▸ **Extract**:
——————
REPORT OF THE AUDIT COMMITTEE
 
January 17, 2001
 
To the Board of Directors of Heller Financial, Inc. (the Company):
 
            We have reviewed and discussed with management the Company’s audited financial statements as of and for the year ended December 31, 2000.
 
            We have discussed with Arthur Andersen LLP the matters required to be discussed by Statement on Auditing Standards No. 61, Communication with Audit Committees, as amended, by the Auditing Standards Board of the American Institute of Certified Public Accountants.
 
            We have received and reviewed the written disclosures and the letter from Arthur Andersen LLP required by Independence Standard No. 1, Independence Discussions with Audit Committees, as amended, by the Independence Standards Board, and have discussed with Arthur Andersen LLP the auditors’ independence.
——————
▸ **Source data**:
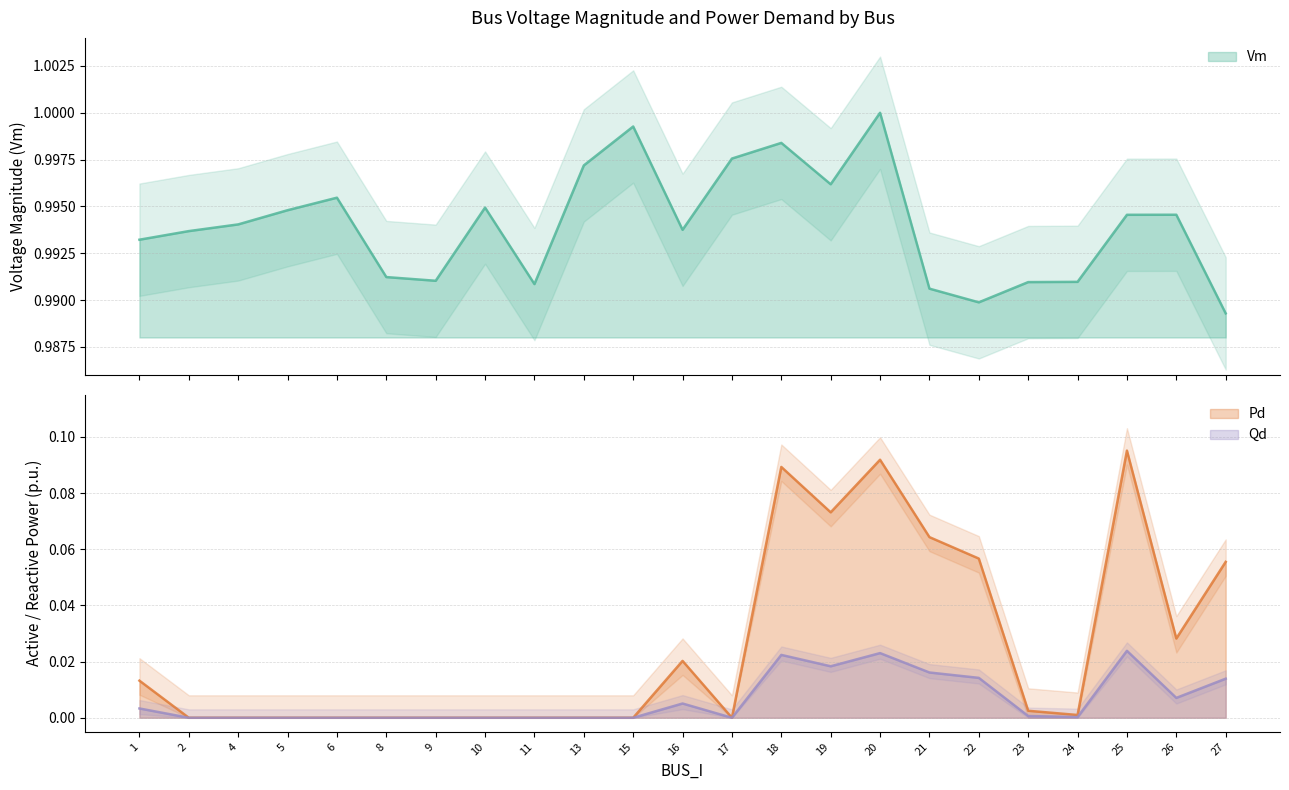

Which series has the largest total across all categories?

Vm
——————
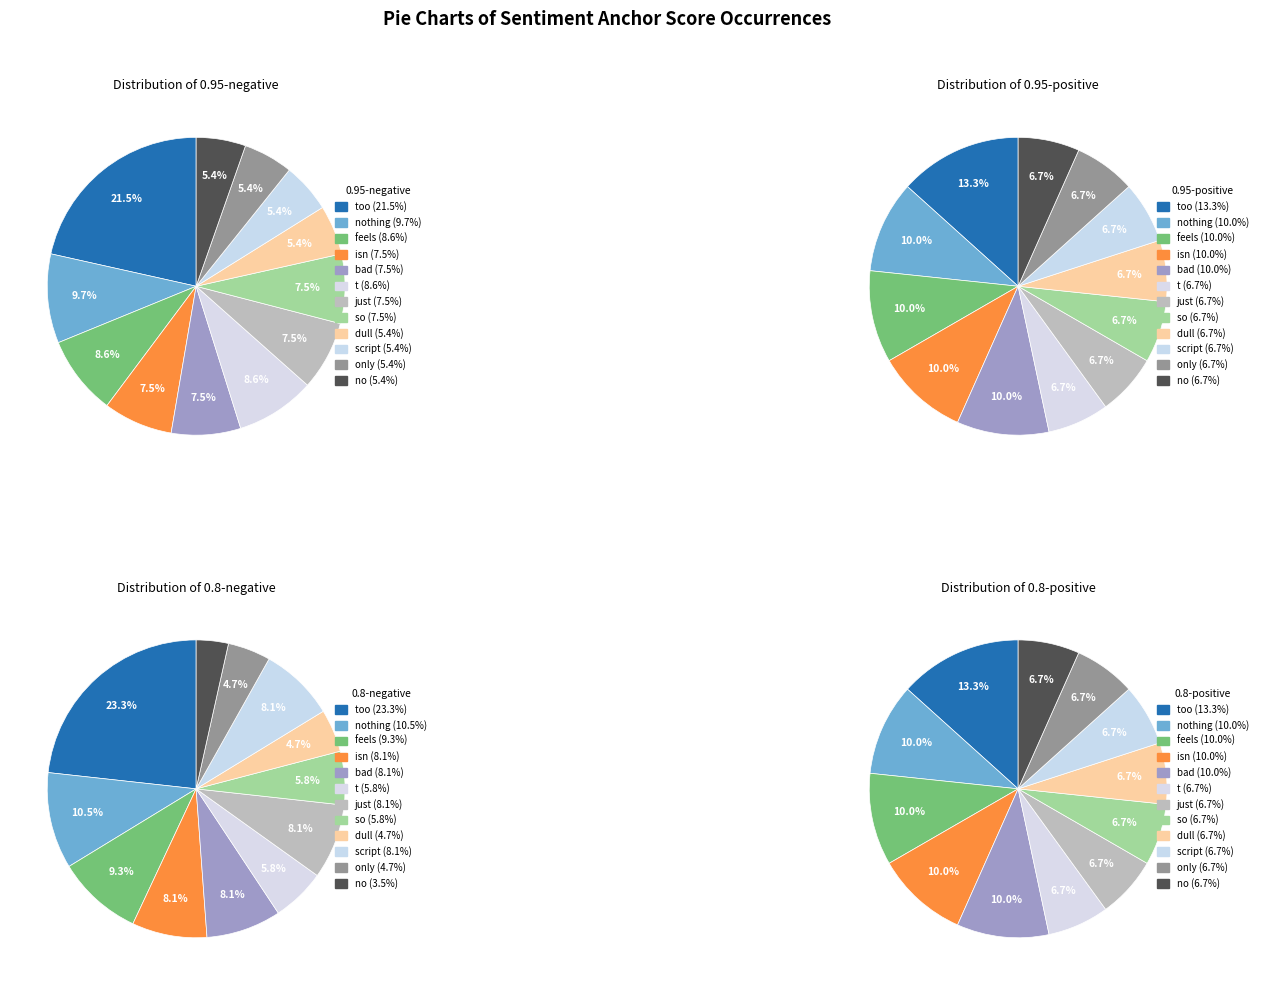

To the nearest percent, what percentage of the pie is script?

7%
——————
▸ **Explore the material**:
1. List every organization the audit committee report names in full, leaving out the committee itself and the board it addresses.
2. Write out the audit committee report word for word from "We have received" up to and including "the auditors’ independence.".

▸ **Results for the exercise**:
1.
Heller Financial, Inc.
Arthur Andersen LLP
Auditing Standards Board
American Institute of Certified Public Accountants
Independence Standards Board

2.
We have received and reviewed the written disclosures and the letter from Arthur Andersen LLP required by Independence Standard No. 1, Independence Discussions with Audit Committees, as amended, by the Independence Standards Board, and have discussed with Arthur Andersen LLP the auditors’ independence.